---------- Excerpt
Seoul-based publication The Daily NK, which specializes in North Korean news that relies on a network of sources from inside the hermit kingdom, reported in late August that eight teens were put on public trial for watching and imitating the characters of various South Korean dramas including the popular “Crash Landing on You.”
TikToker @Priscillakwon spread the news on her account, which is known for keeping followers up to date with all-things Korea. The video has gained over 300,000 likes and shares how six teenagers have been sentenced to jail after being caught watching and reenacting South Korean shows, referring to another similar incident from earlier this year via local news site Insight.
“You could see how harshly the six students had been interrogated just by looking at them when they were dragged out at the trial,” a source told Daily NK in the earlier report. “Their faces were nothing but skin and bones and they couldn’t even hold their bodies upright.”
While it is unclear what exactly happened to the teens in the latest incident, it’s nothing new for North Korean civilians to face harsh punishment for seemingly innocuous crimes related to entertainment. In April, a man was reportedly executed in public for selling CDs and USBs filled with South Korean media.
Authorities are said to have been pushing for citizens to report on each other following the enactment of a law from last December that would “eradicate ‘reactionary thought and culture.’”
While “Crash Landing on You” is among several videos that the teens in the latest alleged incident were caught watching, the involvement of the drama points to the twisted irony of the incident, as the restrictions imposed by the North Korean government are central to the plot. The main character, a South Korean woman, accidentally finds herself in her country’s northern counterpart and risks capture or death as she finds a way home. In the process, she falls in love with a North Korean soldier who attempts to help her.
The drama, which has become South Korea’s second-highest rated show in its TV history, as per South China Morning Post, was lauded for its representation of North Korean life by defectors of the state.
“In North Korea, films are all about the party, the country, the state,” defector Kang Nara, a consultant for the show, told NPR. “But South Korean dramas were about everyday life, like dating, falling in love, dressing nicely and having fun, and I liked that.”
--------------------
(Exercise requirements):
In the article on North Korean teens punished over South Korean dramas, what was the man executed in April reportedly selling? Nothing in the entries is needed here.
---------- Information provided
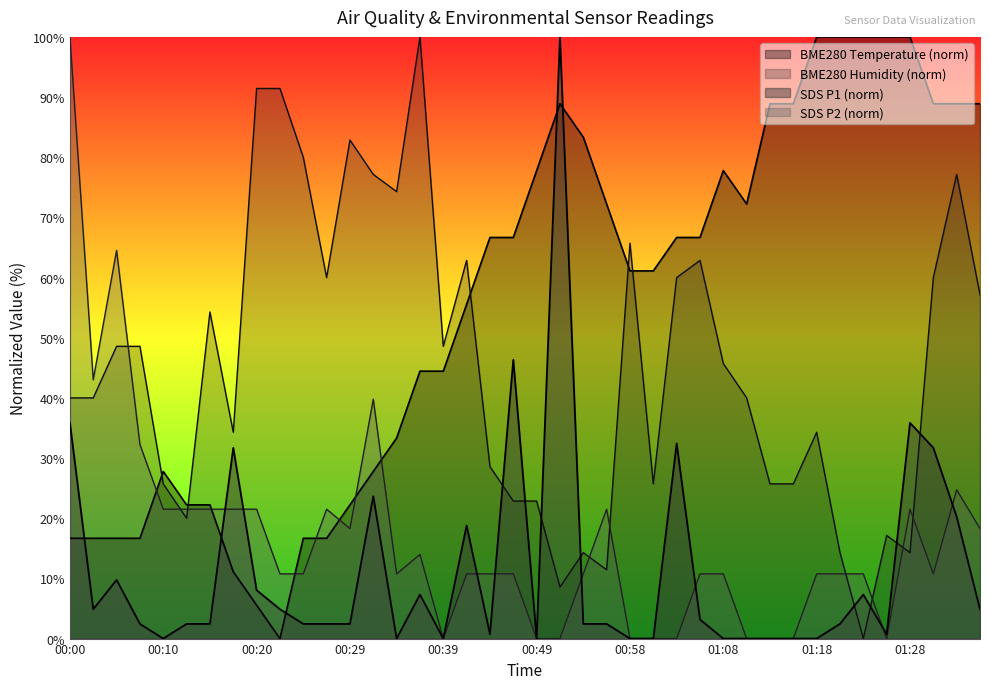

Reading left to right, list all the values displayed in this chart.

BME280_temperature: 16.7	16.7	16.7	16.7	27.8	22.2	22.2	11.1	5.6	0.0	16.7	16.7	22.2	27.8	33.3	44.4	44.4	55.6	66.7	66.7	77.8	88.9	83.3	72.2	61.1	61.1	66.7	66.7	77.8	72.2	88.9	88.9	100.0	100.0	100.0	100.0	100.0	88.9	88.9	88.9
BME280_humidity: 40.0	40.0	48.6	48.6	25.7	20.0	54.3	34.3	91.4	91.4	80.0	60.0	82.9	77.1	74.3	100.0	48.6	62.9	28.6	22.9	22.9	8.6	14.3	11.4	65.7	25.7	60.0	62.9	45.7	40.0	25.7	25.7	34.3	14.3	0.0	17.1	14.3	60.0	77.1	57.1
SDS_P1: 35.9	4.9	9.8	2.4	0.0	2.4	2.4	31.7	8.0	4.9	2.4	2.4	2.4	23.7	0.0	7.3	0.0	18.8	0.7	46.3	0.0	100.0	2.4	2.4	0.0	0.0	32.4	3.2	0.0	0.0	0.0	0.0	0.0	2.4	7.3	0.7	35.9	31.7	20.2	4.9
SDS_P2: 100.0	43.0	64.5	32.3	21.5	21.5	21.5	21.5	21.5	10.8	10.8	21.5	18.3	39.8	10.8	14.0	0.0	10.8	10.8	10.8	0.0	0.0	10.8	21.5	0.0	0.0	0.0	10.8	10.8	0.0	0.0	0.0	10.8	10.8	10.8	0.0	21.5	10.8	24.7	18.3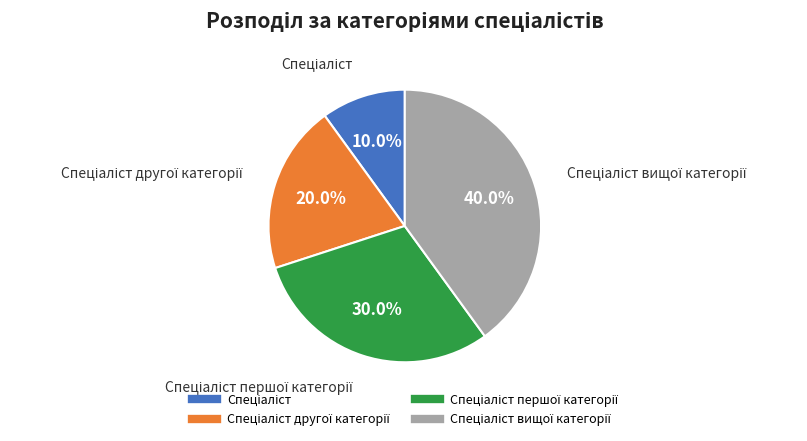

How many segments does this pie chart have?

4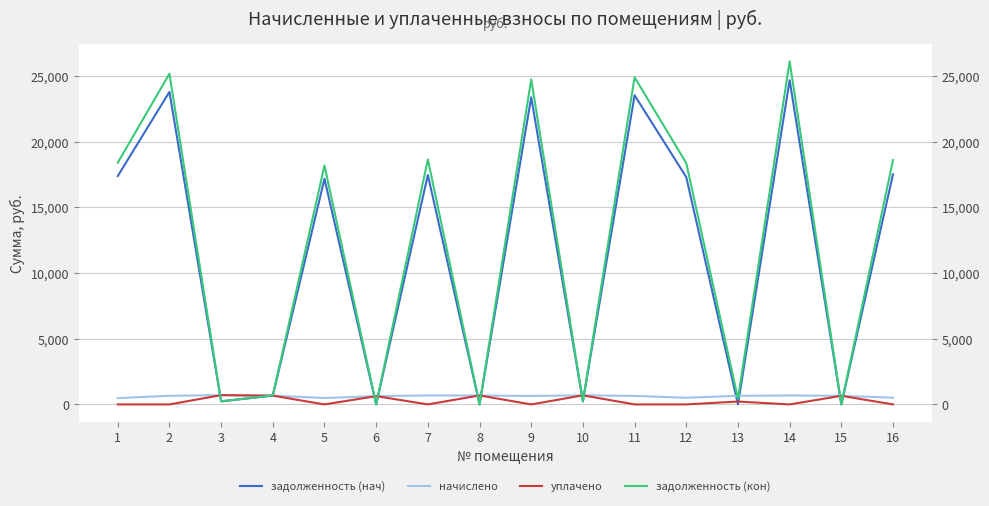

Where does the начислено series first go above 656?

2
--------------------
(Reply to the task):
CDs and USBs filled with South Korean media.